Input Specification:
Each input file contains one test case. For each case, the first line contains 2 positive integers N (2<N≤200), the number of vertices, and M, the number of edges in an undirected graph.

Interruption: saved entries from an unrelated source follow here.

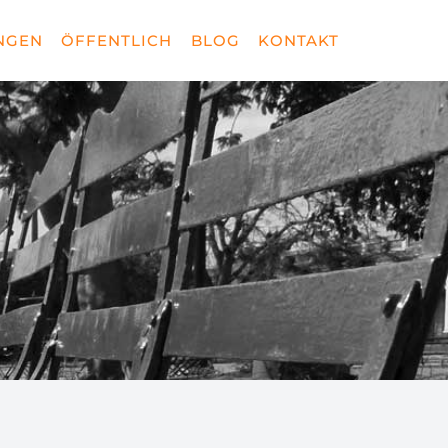
NGEN
ÖFFENTLICH
BLOG
KONTAKT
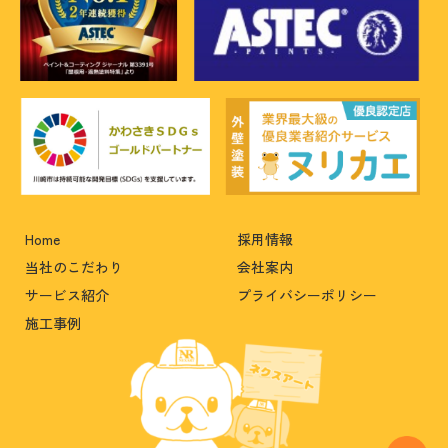
Home
採用情報
当社のこだわり
会社案内
サービス紹介
プライバシーポリシー
施工事例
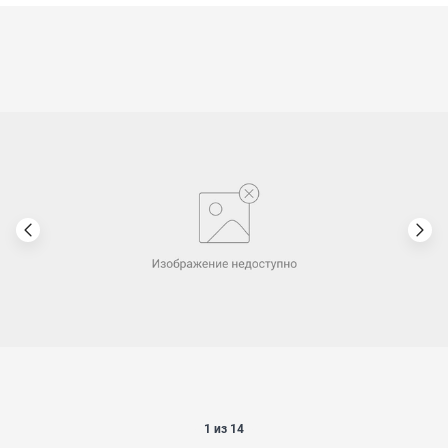
1 из 14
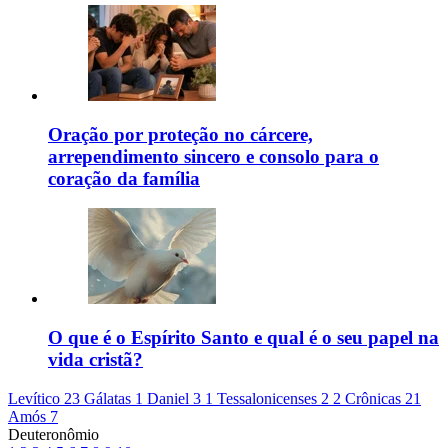
Oração por proteção no cárcere,
arrependimento sincero e consolo para o
coração da família
O que é o Espírito Santo e qual é o seu papel na
vida cristã?
Levítico 23
Gálatas 1
Daniel 3
1 Tessalonicenses 2
2 Crônicas 21
Amós 7
Deuteronômio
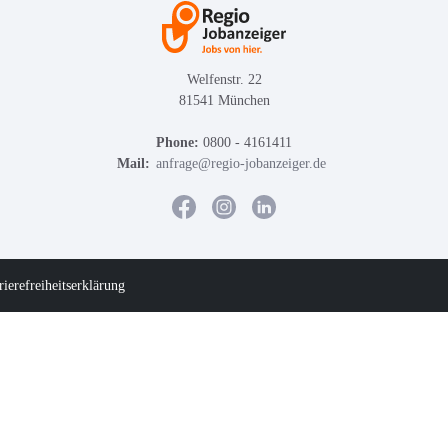
Welfenstr. 22
81541 München
Phone:
0800 - 4161411
Mail:
anfrage@regio-jobanzeiger.de
rierefreiheitserklärung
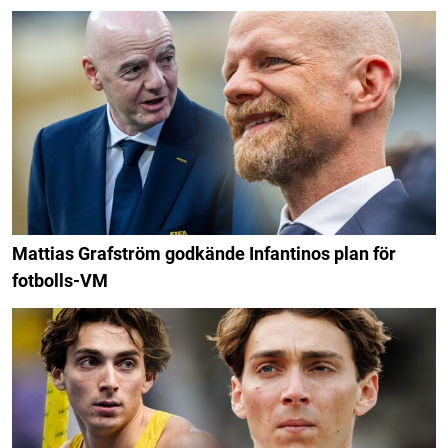
Mattias Grafström godkände Infantinos plan för
fotbolls-VM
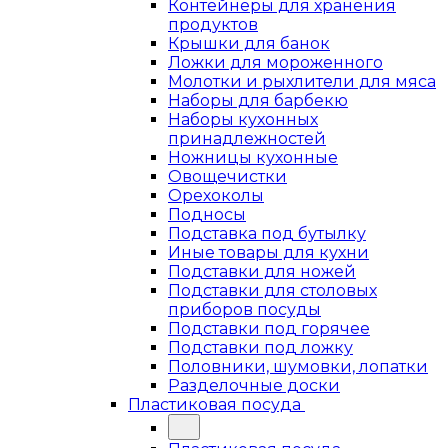
Контейнеры для хранения
продуктов
Крышки для банок
Ложки для мороженного
Молотки и рыхлители для мяса
Наборы для барбекю
Наборы кухонных
принадлежностей
Ножницы кухонные
Овощечистки
Орехоколы
Подносы
Подставка под бутылку
Иные товары для кухни
Подставки для ножей
Подставки для столовых
приборов посуды
Подставки под горячее
Подставки под ложку
Половники, шумовки, лопатки
Разделочные доски
Пластиковая посуда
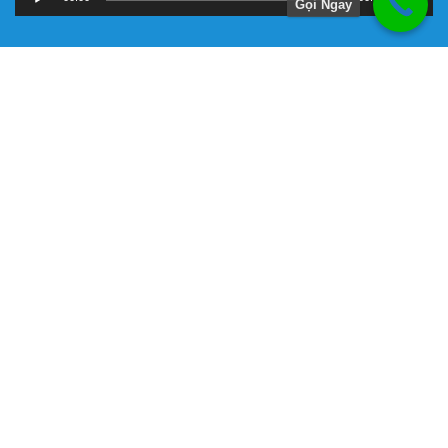
Gọi Ngay
Hướng Dẫn
Chính Sách Bảo Hành
Giới Thiệu Về Công Ty Tnhh Đầu Tư Kỹ Thuật Đại Việt
Hình Thức Thanh Toán
Hướng Dẫn Mua Hàng
Liên Hệ Đặt Hàng
Máy bơm chữa cháy chính hãng
Phương Thức Vận Chuyển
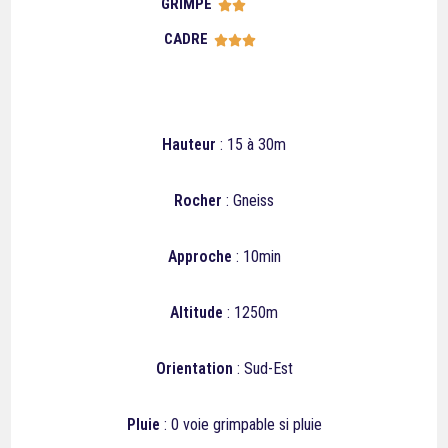
GRIMPE





CADRE





Hauteur
: 15 à 30m
Rocher
: Gneiss
Approche
: 10min
Altitude
: 1250m
Orientation
: Sud-Est
Pluie
: 0 voie grimpable si pluie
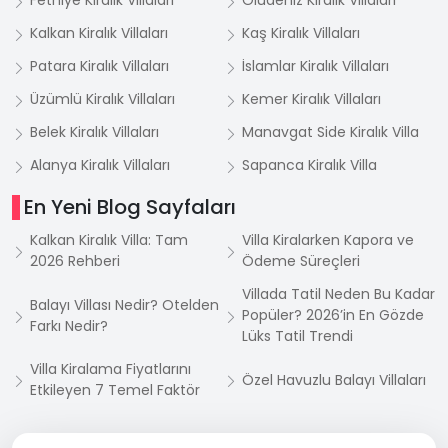
Fethiye Kiralık Villaları
Ölüdeniz Kiralık Villaları
Kalkan Kiralık Villaları
Kaş Kiralık Villaları
Patara Kiralık Villaları
İslamlar Kiralık Villaları
Üzümlü Kiralık Villaları
Kemer Kiralık Villaları
Belek Kiralık Villaları
Manavgat Side Kiralık Villa
Alanya Kiralık Villaları
Sapanca Kiralık Villa
En Yeni Blog Sayfaları
Kalkan Kiralık Villa: Tam
Villa Kiralarken Kapora ve
2026 Rehberi
Ödeme Süreçleri
Villada Tatil Neden Bu Kadar
Balayı Villası Nedir? Otelden
Popüler? 2026’in En Gözde
Farkı Nedir?
Lüks Tatil Trendi
Villa Kiralama Fiyatlarını
Özel Havuzlu Balayı Villaları
Etkileyen 7 Temel Faktör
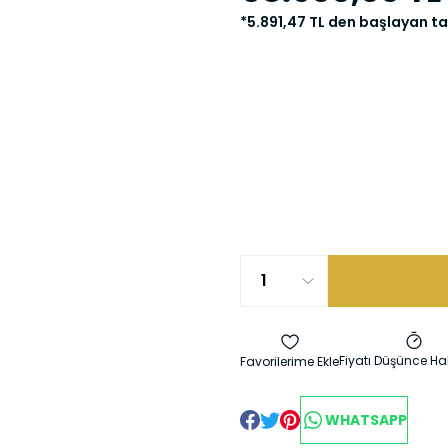
*5.891,47 TL den başlayan tak
Fiyatı Düşünce Ha
WHATSAPP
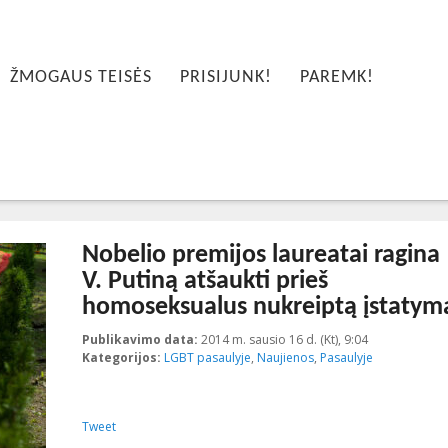
ŽMOGAUS TEISĖS
PRISIJUNK!
PAREMK!
Nobelio premijos laureatai ragina
V. Putiną atšaukti prieš
homoseksualus nukreiptą įstatym
Publikavimo data:
2014 m. sausio 16 d. (Kt), 9:04
2023-10-10T1
Kategorijos:
LGBT pasaulyje
,
Naujienos
,
Pasaulyje
Tweet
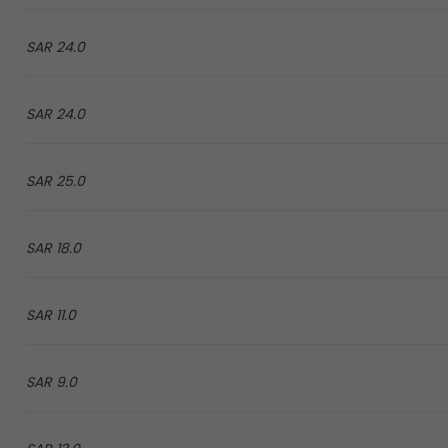
24.0 SAR
24.0 SAR
25.0 SAR
18.0 SAR
11.0 SAR
9.0 SAR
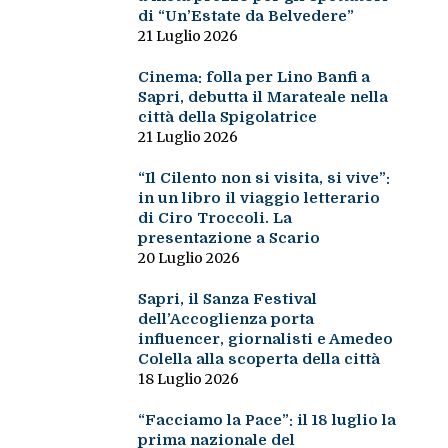
di “Un’Estate da Belvedere”
21 Luglio 2026
Cinema: folla per Lino Banfi a
Sapri, debutta il Marateale nella
città della Spigolatrice
21 Luglio 2026
“Il Cilento non si visita, si vive”:
in un libro il viaggio letterario
di Ciro Troccoli. La
presentazione a Scario
20 Luglio 2026
Sapri, il Sanza Festival
dell’Accoglienza porta
influencer, giornalisti e Amedeo
Colella alla scoperta della città
18 Luglio 2026
“Facciamo la Pace”: il 18 luglio la
prima nazionale del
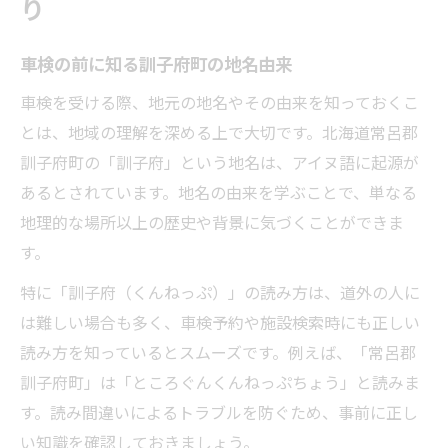
り
車検の前に知る訓子府町の地名由来
車検を受ける際、地元の地名やその由来を知っておくこ
とは、地域の理解を深める上で大切です。北海道常呂郡
訓子府町の「訓子府」という地名は、アイヌ語に起源が
あるとされています。地名の由来を学ぶことで、単なる
地理的な場所以上の歴史や背景に気づくことができま
す。
特に「訓子府（くんねっぷ）」の読み方は、道外の人に
は難しい場合も多く、車検予約や施設検索時にも正しい
読み方を知っているとスムーズです。例えば、「常呂郡
訓子府町」は「ところぐんくんねっぷちょう」と読みま
す。読み間違いによるトラブルを防ぐため、事前に正し
い知識を確認しておきましょう。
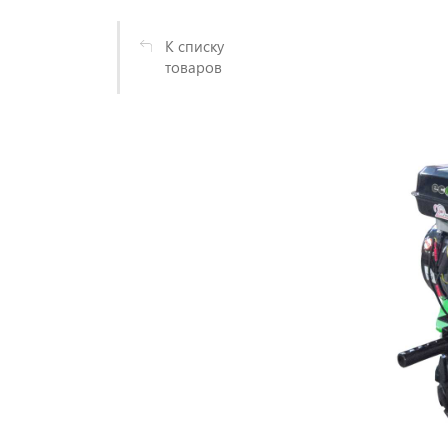
К списку
товаров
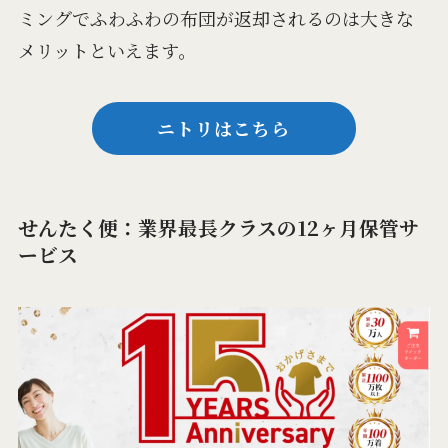
ミングでふわふわの布団が返却されるのは大きな
メリットといえます。
ニトリはこちら
せんたく便：業界最長クラスの12ヶ月保管サ
ービス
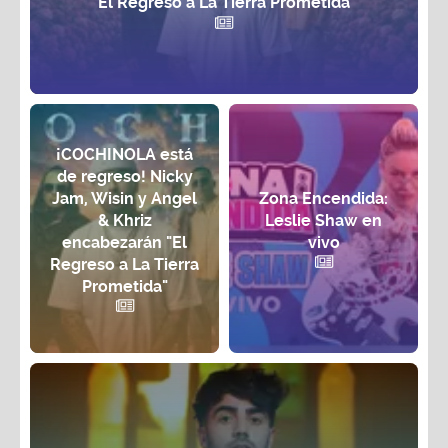
"El Regreso a La Tierra Prometida"
¡COCHINOLA está
de regreso! Nicky
Jam, Wisin y Angel
Zona Encendida:
& Khriz
Leslie Shaw en
encabezarán "El
vivo
Regreso a La Tierra
Prometida"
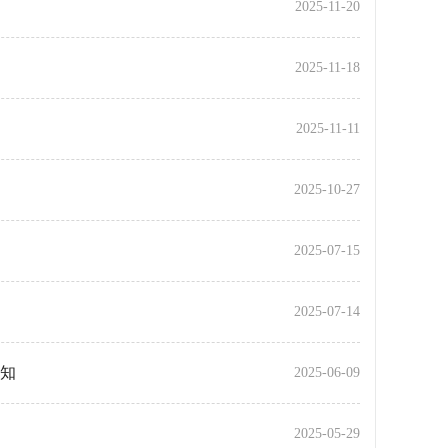
2025-11-20
2025-11-18
2025-11-11
2025-10-27
2025-07-15
2025-07-14
知
2025-06-09
2025-05-29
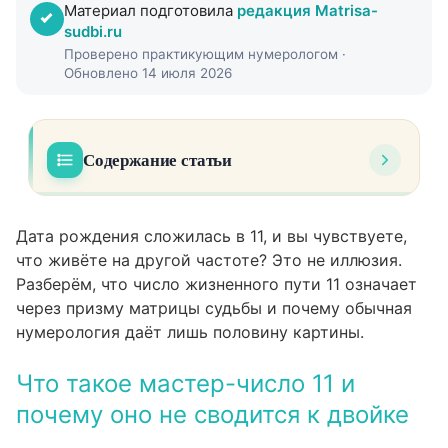
Материал подготовила
редакция Matrisa-
sudbi.ru
Проверено практикующим нумерологом ·
Обновлено 14 июля 2026
Содержание статьи
Что такое мастер-число 11 и почему оно не
01
сводится к двойке
Дата рождения сложилась в 11, и вы чувствуете,
что живёте на другой частоте? Это не иллюзия.
Расшифровка числа 11 через позиции
02
Разберём, что число жизненного пути 11 означает
матрицы судьбы
через призму матрицы судьбы и почему обычная
Кармическая сверхзадача: что именно
нумерология даёт лишь половину картины.
03
нужно прожить
Что такое мастер-число 11 и
Проработка числа 11: конкретные шаги, а
04
почему оно не сводится к двойке
не аффирмации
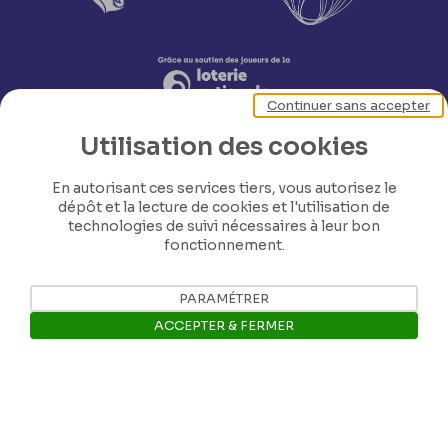
Continuer sans accepter
Utilisation des cookies
En autorisant ces services tiers, vous autorisez le
dépôt et la lecture de cookies et l'utilisation de
technologies de suivi nécessaires à leur bon
fonctionnement.
Nos coordonnées
PARAMÉTRER
Tél: +32 81 77 67 55
ACCEPTER & FERMER
E-mail: info@museerops.be
Ouvrir la barre de gestion des 
Instagram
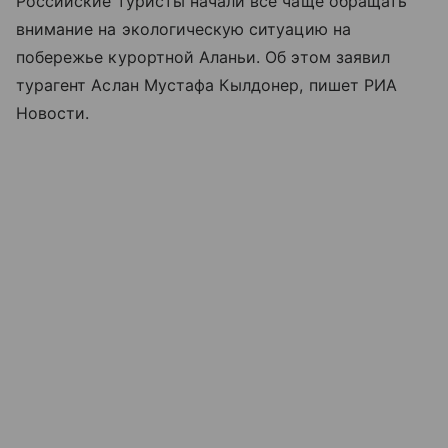
Российские туристы начали все чаще обращать
внимание на экологическую ситуацию на
побережье курортной Аланьи. Об этом заявил
турагент Аслан Мустафа Кылдонер, пишет РИА
Новости.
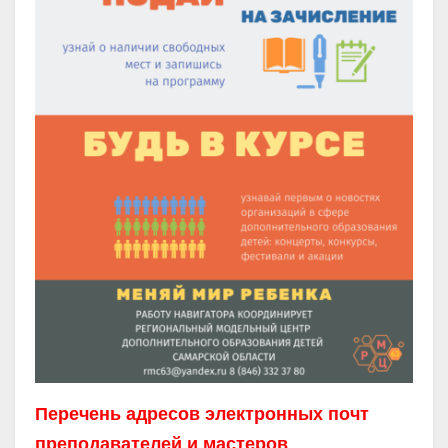
Перечень адресов электронных почт
преподавателей и мастеров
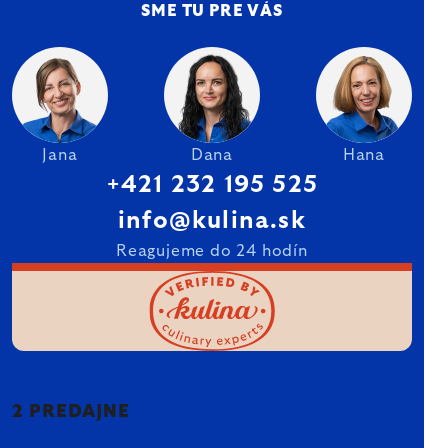
SME TU PRE VÁS
Jana
Dana
Hana
+421 232 195 525
info@kulina.sk
Reagujeme do 24 hodín
2 PREDAJNE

Then M lines follow, each describes an edge in the format Vertex1 Vertex2
, where the vertices are numbered from 1 to N. The next line gives a positive integer K which is the number of queries, followed by K lines of queries, each in the format:
n V1 V2 ... Vn
where n is the number of vertices in the list, and Vi's are the vertices on a path.
Output Specification:
For each query, print in a line YES
if the path does form a Hamiltonian cycle, or NO
if not.
Sample Input:
6 10
6 2
3 4
1 5
2 5
3 1
4 1
1 6
6 3
1 2
4 5
6
7 5 1 4 3 6 2 5
6 5 1 4 3 6 2
9 6 2 1 6 3 4 5 2 6
4 1 2 5 1
7 6 1 3 4 5 2 6
7 6 1 2 5 4 3 1
Sample Output:
YES
NO
NO
NO
YES
NO
代码长度限制
16 KB
时间限制
300 ms
内存限制
64 MB
哈密顿回路满足四个条件:
1.起点终点相等
2.路径每一步有边
3.所有点都访问到
4.总共n+1个点
#include<bits/stdc++.h>
using namespace std;
const int N=210;
int n,m;
int g[N][N];
int main(){
cin>>n>>m;//v,e
memset(g,0,sizeof g);
for(int i=0;i<m;i++){
int a,b;
cin>>a>>b;
g[a][b]=g[b][a]=1;
}
int k;
cin>>k;//query
while(k--){//k个查询
int num;
cin>>num;
vector<int>path;
while(num--){//将num个点插入到path数组
int ver;
cin>>ver;
path.push_back(ver);
}
int len=path.size();//获得点的个数
int flag=1;//用于判断是否为哈密顿回路,1表示是哈密顿回路,0则不是
bool st[N];//用于判断某结点是否被访问过
memset(st,0,sizeof st);
if(len!=n+1)flag=0;//结点数不为n+1个则不是哈密顿回路
if(path[0]!=path[len-1])flag=0;//起点终点不等不是哈密顿回路
for(int i=0;i<len-1;i++){//遍历每个结点
st[path[i]]=true;//访问过的结点标记为true
if(!g[path[i]][path[i+1]])flag=0;//相邻的结点没有边则不是哈密顿回路
}
for (int i = 1; i <= n; i ++ )if (!st[i])flag=0;//若有结点没被访问过就不是哈密顿回路
if(flag==0)puts("NO");//输出
else puts("YES");
}
return 0;
}